GenAI is a recent example of neural networks trained on massive datasets to generate new content from simple prompts. Large language models (LLMs) such as ChatGPT (Open AI), Bard (Google), or Claude (Anthropic) can generate text in multiple languages and styles. Other generative programs generate images, video, audio, and code from text instructions.
Title:Generative AI: Implications and Applications for Education
Once a generative AI algorithm has been trained, it can produce new outputs that are similar to the data it was trained on.

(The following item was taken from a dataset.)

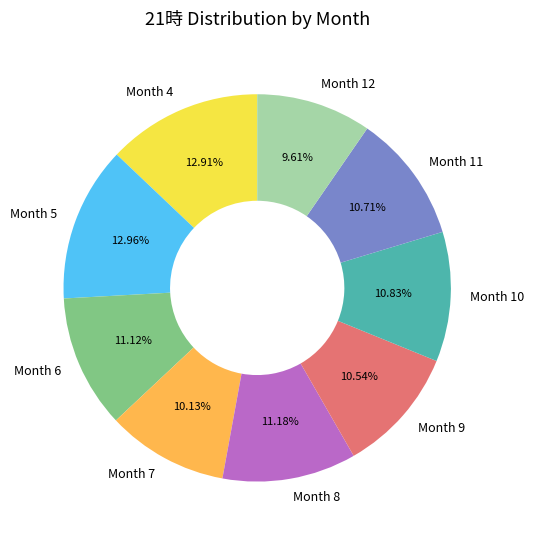

To the nearest percent, what is the difference between the largest and smallest slice percentages?

3%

Because generative AI requires more processing power than discriminative AI, it can be more expensive to implement. A simplified version of the writing process that my colleagues and I teach students is write, review, revise and then repeat. It’s how we become better writers, which is what we’re often more concerned with in a writing course — helping the writers, not just the writing, improve! Integrating AI into higher education is not a futuristic vision but an inevitability. Another generative AI work for teaching purposes can be the implementation of chatbots for tutoring.
Generative AI in Schools: A Closer Look and Future Predictions – T.H.E. Journal
Generative AI in Schools: A Closer Look and Future Predictions.